Source extract:

★ ★ ★ ★ ★ ★ ★

Source: Agriseco Research
Agriseco Research expects the revenue and profit of SIP to remain stable in 2024. The company has more than 11,000 billion dong of unrealized revenue, which will be recognized in the business results in the coming years.
On August 8, 2023, SIP was transferred from UPCoM to HOSE. SIP does not currently meet the requirements for margin trading as the listing time is less than 6 months. With stable business results and healthy financial condition, it is expected that SIP‘s liquidity will be improved by attracting additional investment funds when margin trading is reinstated.

★ ★ ★ ★ ★ ★ ★

Direction:
Can you resume the Agriseco research note on SIP above, picking up right after its last sentence? The listing that comes next is separate material, unrelated to the SIP research note.

Material provided:
★ ★ ★ ★ ★ ★ ★

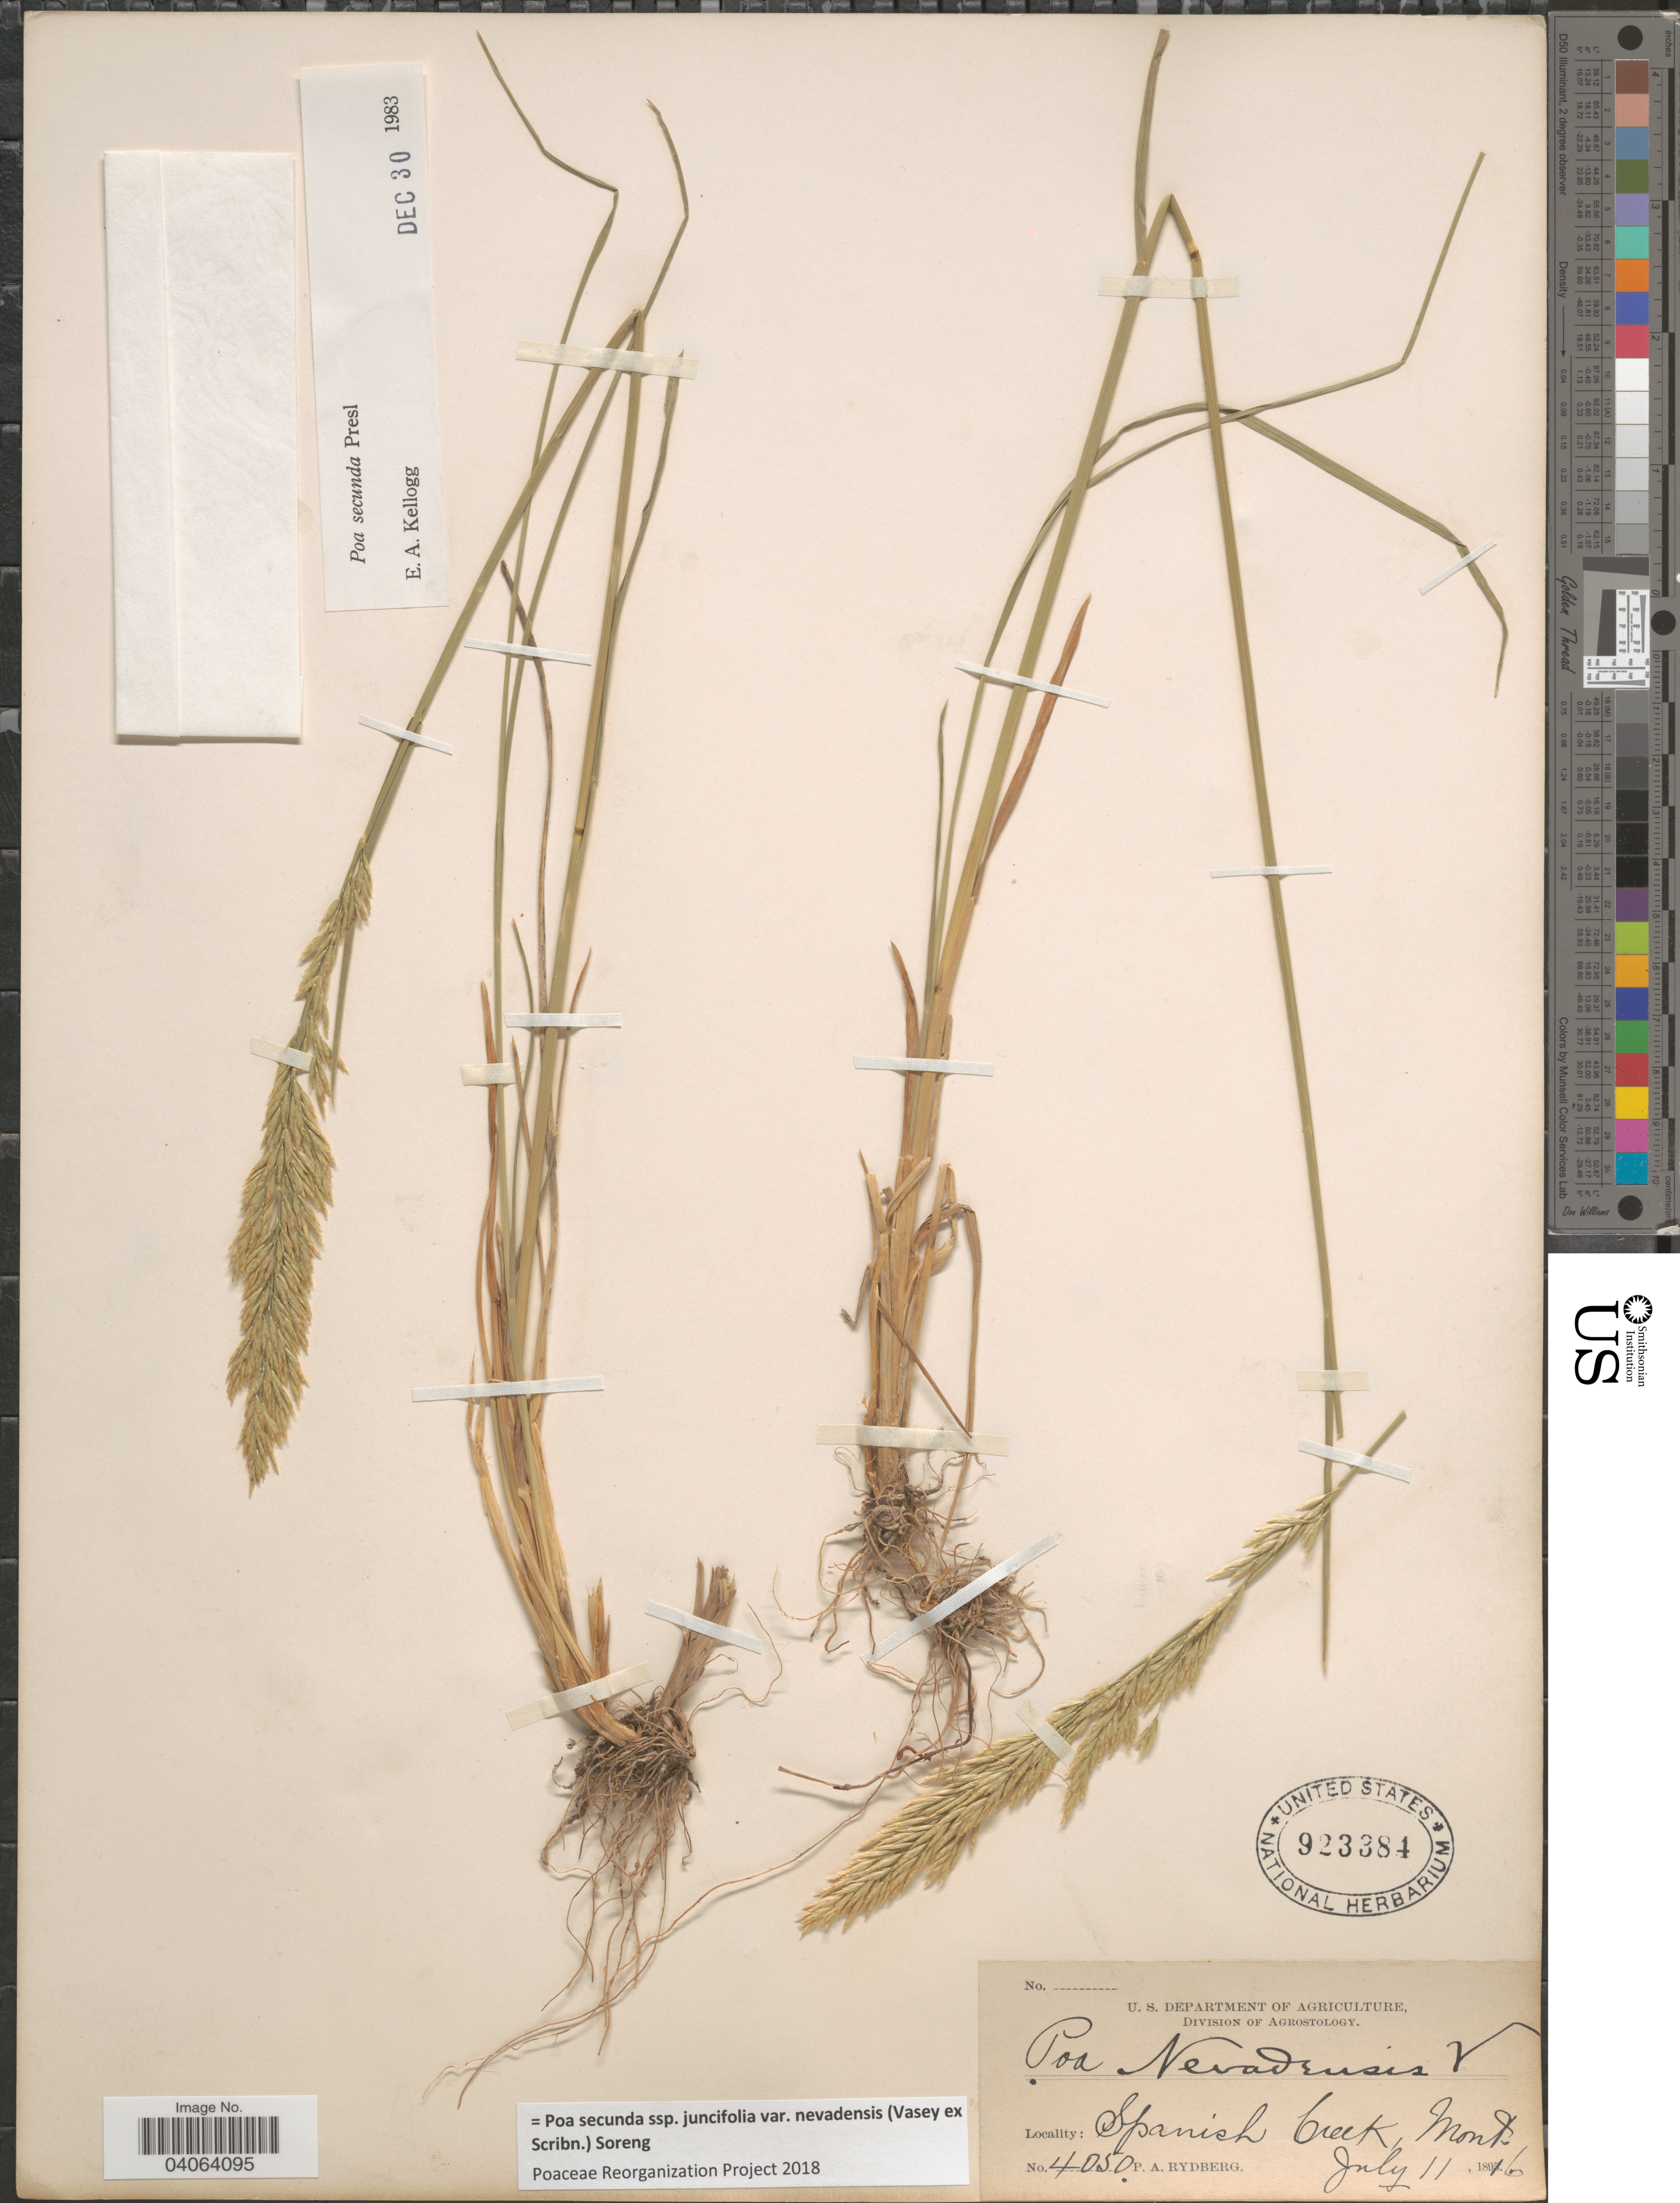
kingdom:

★ ★ ★ ★ ★ ★ ★

Final result:
Agriseco Research evaluates SIP as a potential stock for investment. The company has a large-scale commercial land fund of 1,000 hectares in Ho Chi Minh City, Dong Nai, and Tay Ninh. At the same time, SIP is developing Phuoc Dong Industrial Park Phase 3 (650 hectares), which is expected to be a growth driver in the next 5-10 years. In addition, the expected rental price will increase by 6-8% compared to the same period, and there will be stable revenue from the electricity and water infrastructure business.
SIP stock is currently trading at a P/B ratio of approximately 3.4x, lower than the 5-year average in the past. At the same time, SIP pays regular cash dividends of 30-45%. Therefore, this securities company recommends holding SIP stock with a target price of 84,000 dong/share in the next 1 year.